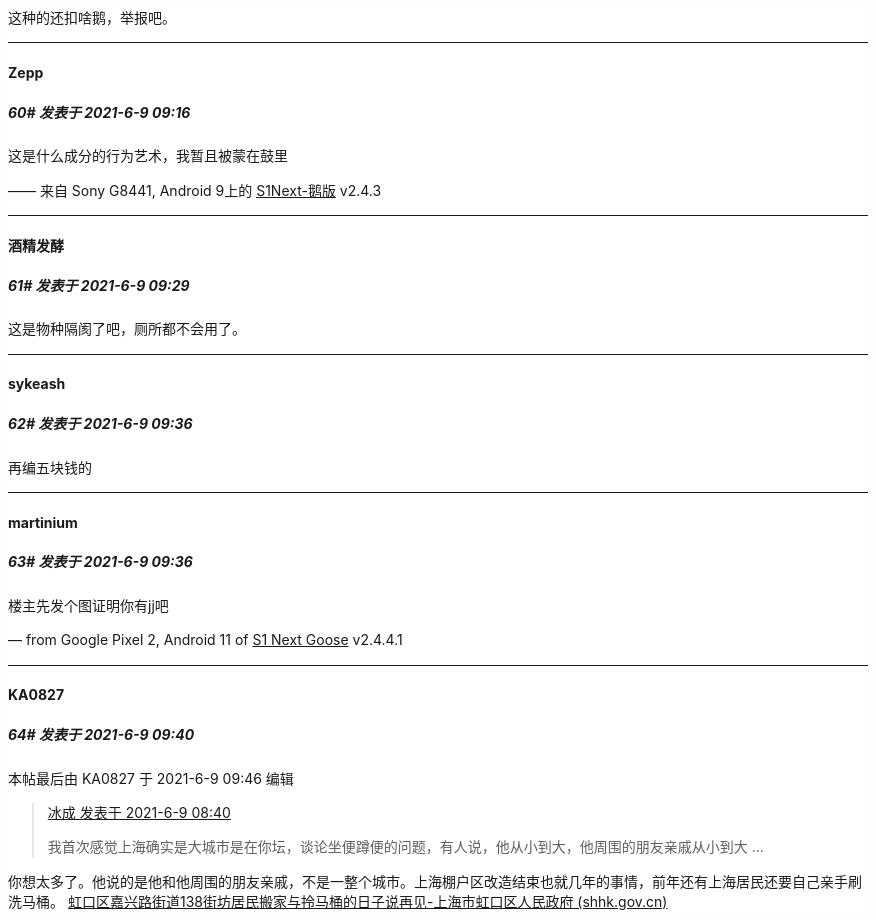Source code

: 
这种的还扣啥鹅，举报吧。


*****

####  Zepp  
##### 60#       发表于 2021-6-9 09:16


这是什么成分的行为艺术，我暂且被蒙在鼓里

—— 来自 Sony G8441, Android 9上的 [S1Next-鹅版](https://github.com/ykrank/S1-Next/releases) v2.4.3




*****

####  酒精发酵  
##### 61#       发表于 2021-6-9 09:29


这是物种隔阂了吧，厕所都不会用了。


*****

####  sykeash  
##### 62#       发表于 2021-6-9 09:36


再编五块钱的


*****

####  martinium  
##### 63#       发表于 2021-6-9 09:36


楼主先发个图证明你有jj吧

— from Google Pixel 2, Android 11 of [S1 Next Goose](https://pan.baidu.com/s/1mi43uRm) v2.4.4.1


*****

####  KA0827  
##### 64#       发表于 2021-6-9 09:40


 本帖最后由 KA0827 于 2021-6-9 09:46 编辑 
<blockquote><a href="httphttps://bbs.saraba1st.com/2b/forum.php?mod=redirect&amp;goto=findpost&amp;pid=51524607&amp;ptid=2008848" target="_blank">冰成 发表于 2021-6-9 08:40</a>

我首次感觉上海确实是大城市是在你坛，谈论坐便蹲便的问题，有人说，他从小到大，他周围的朋友亲戚从小到大 ...</blockquote>
你想太多了。他说的是他和他周围的朋友亲戚，不是一整个城市。上海棚户区改造结束也就几年的事情，前年还有上海居民还要自己亲手刷洗马桶。
[虹口区嘉兴路街道138街坊居民搬家与拎马桶的日子说再见-上海市虹口区人民政府 (shhk.gov.cn)](http://www.shhk.gov.cn/shhk/xwzx/20200420/002005_8f76a83e-fa23-4b16-96a6-59b77e16ac13.htm)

□ □ □ □ □ □ □

• _PROBLEM DETAILS_: The full listing above, duplicated exactly and without its pictures, is the answer.

• _RESPONSE TO THIS EXERCISE_:
Source code

: 
这种的还扣啥鹅，举报吧。


*****

####  Zepp  
##### 60#       发表于 2021-6-9 09:16


这是什么成分的行为艺术，我暂且被蒙在鼓里

—— 来自 Sony G8441, Android 9上的 [S1Next-鹅版](https://github.com/ykrank/S1-Next/releases) v2.4.3




*****

####  酒精发酵  
##### 61#       发表于 2021-6-9 09:29


这是物种隔阂了吧，厕所都不会用了。


*****

####  sykeash  
##### 62#       发表于 2021-6-9 09:36


再编五块钱的


*****

####  martinium  
##### 63#       发表于 2021-6-9 09:36


楼主先发个图证明你有jj吧

— from Google Pixel 2, Android 11 of [S1 Next Goose](https://pan.baidu.com/s/1mi43uRm) v2.4.4.1


*****

####  KA0827  
##### 64#       发表于 2021-6-9 09:40


 本帖最后由 KA0827 于 2021-6-9 09:46 编辑 
<blockquote><a href="httphttps://bbs.saraba1st.com/2b/forum.php?mod=redirect&amp;goto=findpost&amp;pid=51524607&amp;ptid=2008848" target="_blank">冰成 发表于 2021-6-9 08:40</a>

我首次感觉上海确实是大城市是在你坛，谈论坐便蹲便的问题，有人说，他从小到大，他周围的朋友亲戚从小到大 ...</blockquote>
你想太多了。他说的是他和他周围的朋友亲戚，不是一整个城市。上海棚户区改造结束也就几年的事情，前年还有上海居民还要自己亲手刷洗马桶。
[虹口区嘉兴路街道138街坊居民搬家与拎马桶的日子说再见-上海市虹口区人民政府 (shhk.gov.cn)](http://www.shhk.gov.cn/shhk/xwzx/20200420/002005_8f76a83e-fa23-4b16-96a6-59b77e16ac13.htm)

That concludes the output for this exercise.